Der Mann: „Du glaubst, sagst Du?!“
Die Frau (zögernd): „Ja. Mir erscheint alles zweifelhaft. Alles fraglich.
Vielleicht —“
Er (wie trinkend): „0 sprich zu mir — ich höre!“
Sie (verzehrend, mit abgerissener Gebärde): „Nimm mich! Nimm mich!“
Sie fielen in einander. Sie flog ihm zu . . .
Später griff er sofort nach einer Cigarette.
Sie lächelte leise (ein Lächeln, das umso süsser wirkte, weil es selten war): „Ah! Du bist einer
von denen. Hm. Sofort neue Reize.“
Er: „Ein anderes Thema.“
Seine Augen blickten kühl. Um die Lippen, boshaft schmal irrte ein graues Lächeln. Das Lächeln
des Mörders.
Sie sah entgeistert auf seinen offenen Mund. Seine Augen kniffen sich zynisch zusammen.
Da schlug es in sie. Augen brannten in einander. Saugten sich fest. Da erkannte sie ihn.

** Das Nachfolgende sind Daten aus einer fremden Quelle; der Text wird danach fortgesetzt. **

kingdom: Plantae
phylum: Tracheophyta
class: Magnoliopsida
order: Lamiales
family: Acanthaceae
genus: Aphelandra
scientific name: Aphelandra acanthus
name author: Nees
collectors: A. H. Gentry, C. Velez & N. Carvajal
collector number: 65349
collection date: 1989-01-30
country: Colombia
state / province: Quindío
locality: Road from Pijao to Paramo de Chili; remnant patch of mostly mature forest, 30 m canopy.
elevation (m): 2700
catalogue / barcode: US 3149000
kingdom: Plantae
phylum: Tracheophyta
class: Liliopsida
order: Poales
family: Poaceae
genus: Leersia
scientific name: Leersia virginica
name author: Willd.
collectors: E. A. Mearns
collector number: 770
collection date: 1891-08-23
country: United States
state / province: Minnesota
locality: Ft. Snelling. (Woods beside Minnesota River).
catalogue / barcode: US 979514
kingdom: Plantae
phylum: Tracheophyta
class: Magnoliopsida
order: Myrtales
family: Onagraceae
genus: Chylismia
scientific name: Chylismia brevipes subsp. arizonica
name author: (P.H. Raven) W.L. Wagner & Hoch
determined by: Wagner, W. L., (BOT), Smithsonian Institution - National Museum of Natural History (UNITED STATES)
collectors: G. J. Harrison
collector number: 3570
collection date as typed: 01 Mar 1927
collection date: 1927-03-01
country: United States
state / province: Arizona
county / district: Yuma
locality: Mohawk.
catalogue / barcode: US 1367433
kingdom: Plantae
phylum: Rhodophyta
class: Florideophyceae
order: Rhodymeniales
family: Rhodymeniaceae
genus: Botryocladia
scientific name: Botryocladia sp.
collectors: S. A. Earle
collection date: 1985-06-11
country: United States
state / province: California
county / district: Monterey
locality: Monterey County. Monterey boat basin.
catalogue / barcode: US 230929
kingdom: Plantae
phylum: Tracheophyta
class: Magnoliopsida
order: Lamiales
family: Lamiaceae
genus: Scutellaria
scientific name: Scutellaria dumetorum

Hinüber und herüber ein geheimes Zeichen.
Er: „Ja. Ja. ... ich bin derjenige “
Sie zitterte. Sie fiel schüchtern in seine Hände. Und dann zu ihm aufblickend und hingeworfen
gestreckt): „Dir leb ich — Dir sterb ich.“
Und wieder dieses graue Mörderlächeln um seinen schmalen Mund.
Am andern Tage trafen sie sich. Er fragte - „Wie geht es Dir?“
Und sie starb, weil sie sich beobachtet fühlte.